Ever since I was young, I always had it in me the courage to give even if I'd clasp nothing in return. Even if my efforts for the people I care about often go in vain, I was never less deviated to offer what I have, to give a piece of what made me.
But I was only 16 and summer camp came and I saw you under the radiant reign of the sun, basked in so much light and beauty that I lost all the courage I had in abundance. What I lost was replaced by something new- it was replaced by love. Right then and there, you spun my world 360 degrees farther. Your smile, your curly locks, your eyes- oh your abysmal eyes; never failed to entrance me every time I set my eyes on them. But throughout your ethereal soul, all I could do was stare. Look at you from a distance, dwell and then realize that I would never have you.
I only knew you for a moment but you dwelt in my heart for what seemed to be a lifetime. Indeed, I already love you even before I knew your name and heard your voice. And then, fate played with my soul and decided to bring me and you together- we were teammates on the entirety of the camp's activities. I had glimpses of you, we even talked for a bit. We even shared stares, songs but nevertheless I was the only one holding the spur of the moment dear. I dedicated poems for you and sent them to be broadcasted onstage. I did that almost every second of the day, you occupied my mind, my heart- everything that was once hollow in me oozed in love and inspiration. The camp was only for four days and I made every minute count. You were hyped, enthralled by the fact that there's this dreamy lass who sends you poems on a daily basis, hour by hour even.
Each day, I woke up with the hope that somehow, I would be noticed by your captivating eyes and your beautiful soul that's beyond words. I didn't know what had gotten in to me, you were only there for a second and then poof! you already ransacked my heart and left it in a state of calamity. I was left gasping for your name and you knew nothing. I was just a mere girl, too young, too naive to know the intensity of my feelings. I saw you as my world and you only saw me as a teammate, a mate to beacon with through every challenge we encounter with all our other group mates.
It was the last day of camp and it came in like a breeze. It's as if I had only set eyes on you today and then you were a disoriented blur on the next. We were asked to give a letter to the person that we had long been wanting to talk to ever since the camp came about. You were the only person I had in mind. I wrote you a letter, it was in a one fourth size paper, and I consumed two pages, all containing my thoughts about you and how you started mattering to me in a span of four scrimp days. But I knew, deep down that it would go unsent, rotting in between the gaps of my hands as I grip it, never destined to be read by your eyes. I folded it and kept it in my pocket as I went back to our holding area.
My camp buddy, who happens to be your neighbor, told me that I could ask her to give my letter to you. My hope riled up. I instantaneously gave it to her not minding how things would transpire after. I was nervous and anxious. I was not expecting you to say your acknowledgements but nevertheless you did. You came to our camp site, wearing that smile, oh your pious smile. You inched the distance between us and asked if it was me who sent you all the poems and including the letter. I nodded, shaking so hard, hearing the throbbing of my heart in my ears. You hugged me so hard I couldn't breathe. I counted. It was 5 seconds of heaven and bliss. They took pictures of us. And then you left, vowing to never forget me.
★ ★ ★
> [ASSIGNED TASK 1]
Answer these from the essay, one line each:
(a) How old was the writer when summer camp came?
(b) How many days did the camp last?
(c) How many seconds did the hug last?
> [ASSIGNED TASK 2] Could you rewrite everything in the essay from "It was the last" down to "our holding area.", putting "note" wherever "letter" appears?

> [DATASET CONTENT]
★ ★ ★
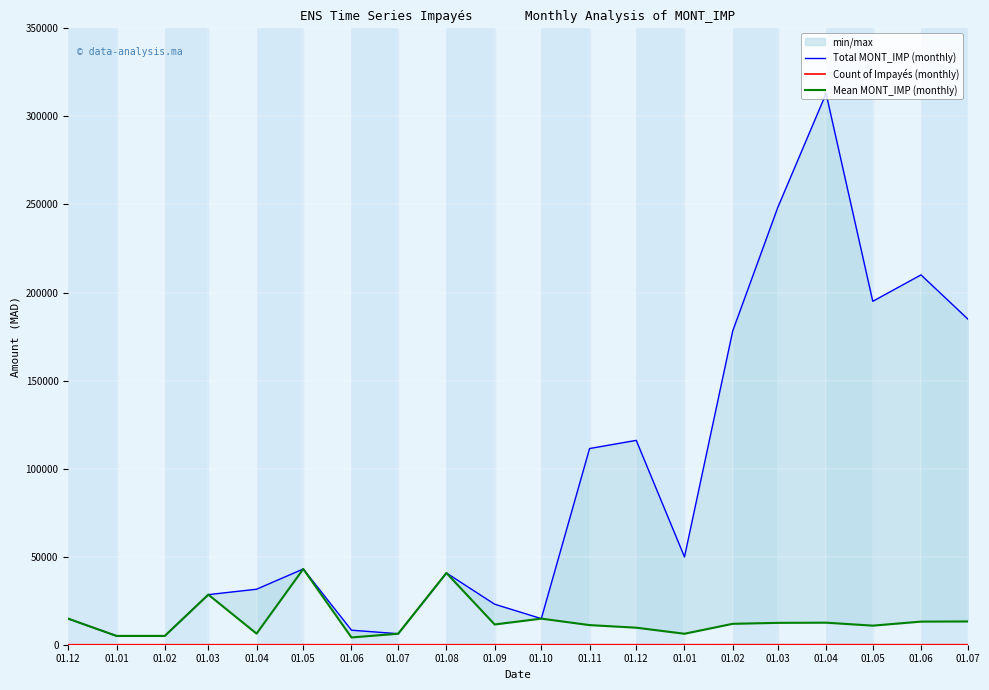

Where is the first local minimum for Total MONT_IMP (monthly)?

01.07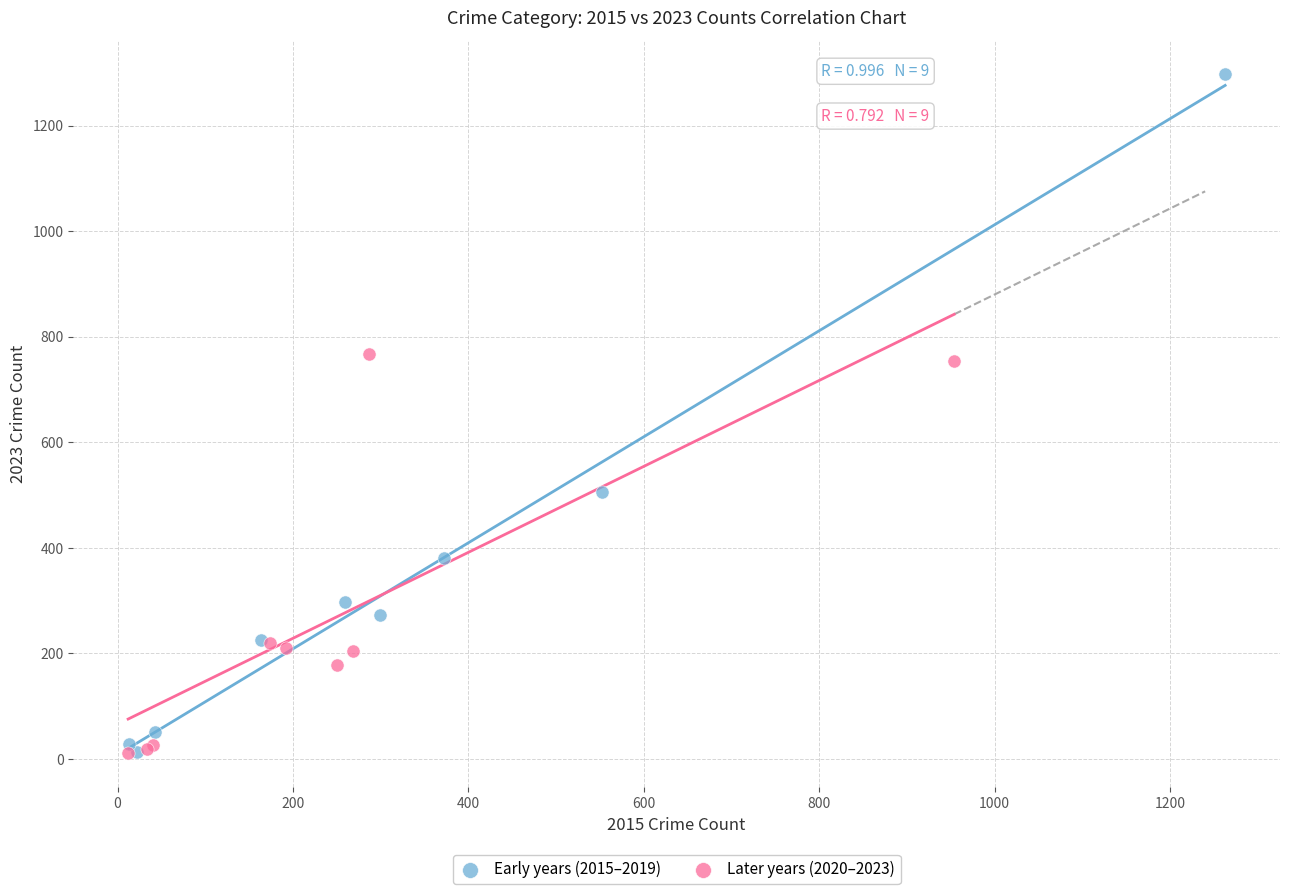

Which series contains the highest Y value?

Early years (2015–2019)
★ ★ ★
> [ANSWER SPACE 1]
(a) 16
(b) Four
(c) 5 seconds

> [ANSWER SPACE 2]
It was the last day of camp and it came in like a breeze. It's as if I had only set eyes on you today and then you were a disoriented blur on the next. We were asked to give a note to the person that we had long been wanting to talk to ever since the camp came about. You were the only person I had in mind. I wrote you a note, it was in a one fourth size paper, and I consumed two pages, all containing my thoughts about you and how you started mattering to me in a span of four scrimp days. But I knew, deep down that it would go unsent, rotting in between the gaps of my hands as I grip it, never destined to be read by your eyes. I folded it and kept it in my pocket as I went back to our holding area.